“You said something about boxing once,” Drew was at the door of the shack, ready to depart for his day of scouting. “How’d you like to meet me at the club this evening for a few rounds?”
“Be great!” Johnny exclaimed enthusiastically. “You’ll find me rusty, though. Haven’t had gloves on for a long time.”
“Here’s the address.” Drew wrote on a bit of paper, and handed it to Johnny. “I’ll meet you in the lobby at nine o’clock.”
“Fine!”
With Drew gone, and only the distant rumble of the city to keep him company, Johnny sat down in Drew’s rocking chair to think. From time to time his gaze strayed to the wall where the revolver and the arrow hung.
“Life,” he thought, “has grown more complicated and—and more terrible. And yet, what a privilege it is to live!”
For the first time since he arrived on that freighter at midnight, he felt a desire to be far, far away from this great city and all that it stood for.
“Power,” he murmured, “great power, that is what a city stands for. Great power, great weakness, great success, gigantic failure, men of magnificent character, men of no character at all; that’s what you find in a city of three million people.”
At once his mind was far away. In his imagination he stood upon a small and shabby dock. A small and shabby village lay at the back of the dock. At his feet a dilapidated clinker-built rowboat bumped the dock. Oars were there, minnows for bait, and fishing tackle.
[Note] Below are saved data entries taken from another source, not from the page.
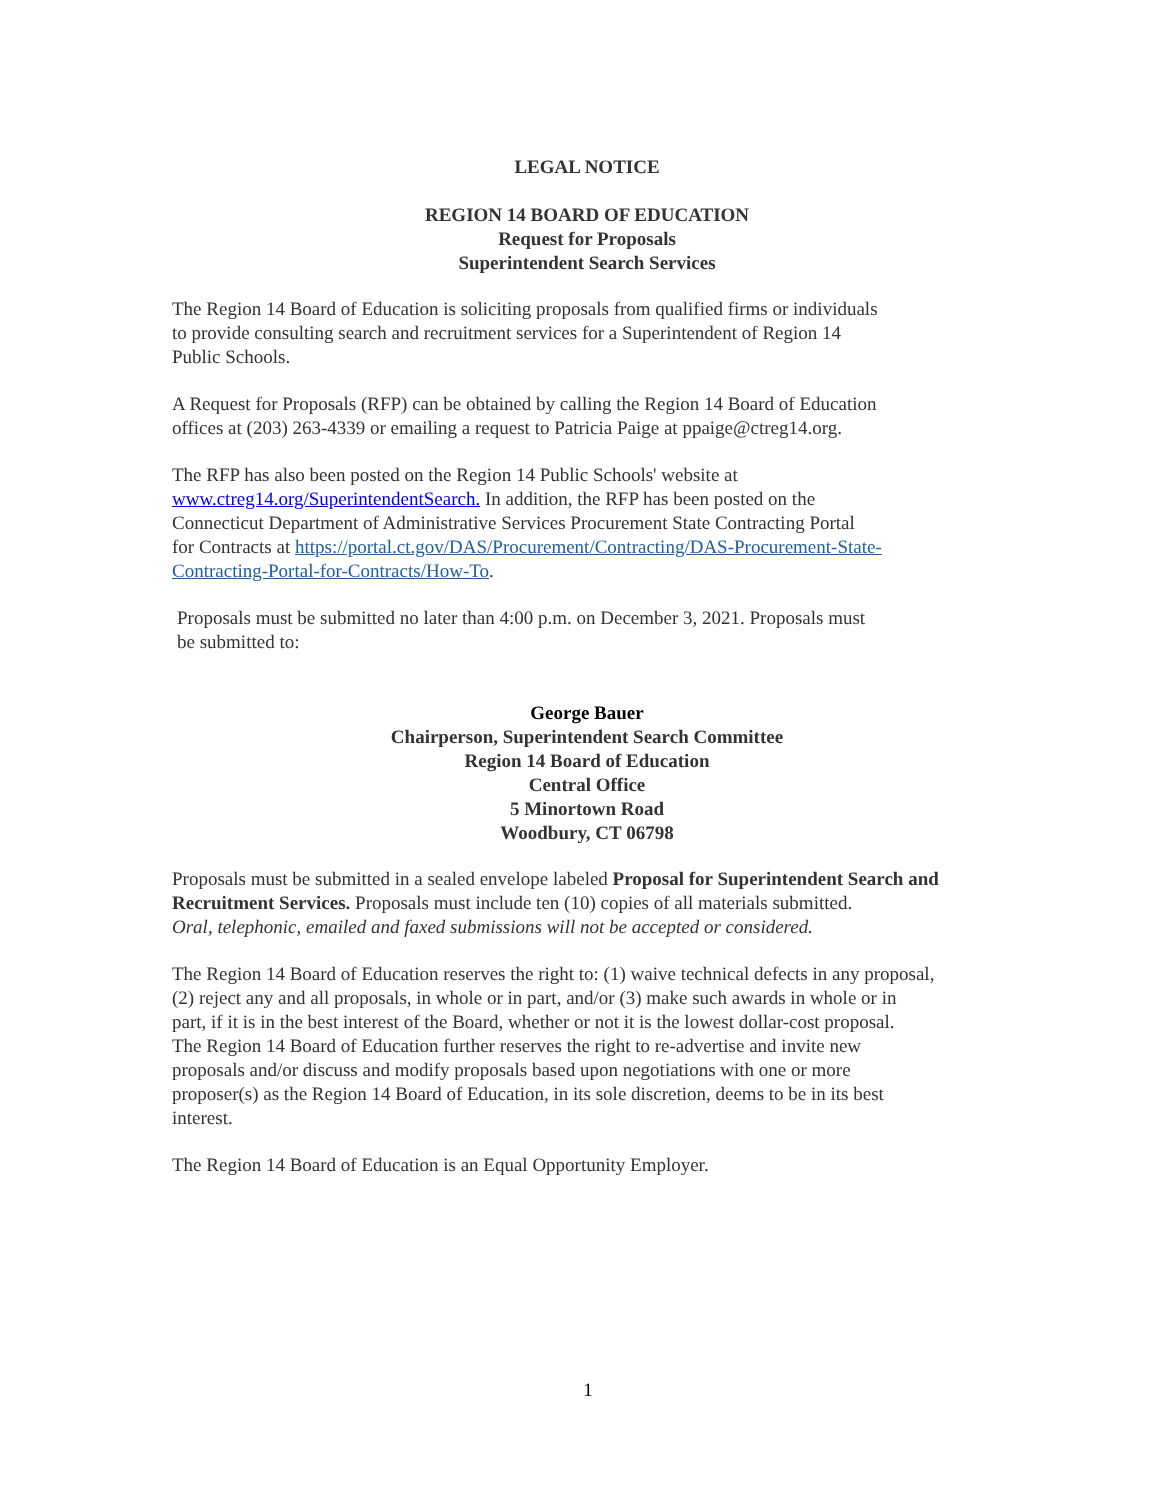LEGAL NOTICE
REGION 14 BOARD OF EDUCATION
Request for Proposals
Superintendent Search Services
The Region 14 Board of Education is soliciting proposals from qualified firms or individuals
to provide consulting search and recruitment services for a Superintendent of Region 14
Public Schools.
A Request for Proposals (RFP) can be obtained by calling the Region 14 Board of Education
offices at (203) 263-4339 or emailing a request to Patricia Paige at ppaige@ctreg14.org.
The RFP has also been posted on the Region 14 Public Schools' website at
www.ctreg14.org/SuperintendentSearch. In addition, the RFP has been posted on the
Connecticut Department of Administrative Services Procurement State Contracting Portal
for Contracts at https://portal.ct.gov/DAS/Procurement/Contracting/DAS-Procurement-State-
Contracting-Portal-for-Contracts/How-To.
Proposals must be submitted no later than 4:00 p.m. on December 3, 2021. Proposals must
be submitted to:
George Bauer
Chairperson, Superintendent Search Committee
Region 14 Board of Education
Central Office
5 Minortown Road
Woodbury, CT 06798
Proposals must be submitted in a sealed envelope labeled Proposal for Superintendent Search and Recruitment Services. Proposals must include ten (10) copies of all materials submitted.
Oral, telephonic, emailed and faxed submissions will not be accepted or considered.
The Region 14 Board of Education reserves the right to: (1) waive technical defects in any proposal,
(2) reject any and all proposals, in whole or in part, and/or (3) make such awards in whole or in
part, if it is in the best interest of the Board, whether or not it is the lowest dollar-cost proposal.
The Region 14 Board of Education further reserves the right to re-advertise and invite new
proposals and/or discuss and modify proposals based upon negotiations with one or more
proposer(s) as the Region 14 Board of Education, in its sole discretion, deems to be in its best
interest.
The Region 14 Board of Education is an Equal Opportunity Employer.
1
Two miles up the bay was a dark hole where great muskies waved the water with their fins, where bass black as coal darted from place to place, while spotted perch, seeming part of the water itself, hung motionless, watching.
“Ah, to be there!” he breathed. “The peace, the simple joy of it all. To drop a minnow down there; to cast one far out, then to watch for the move that means a strike!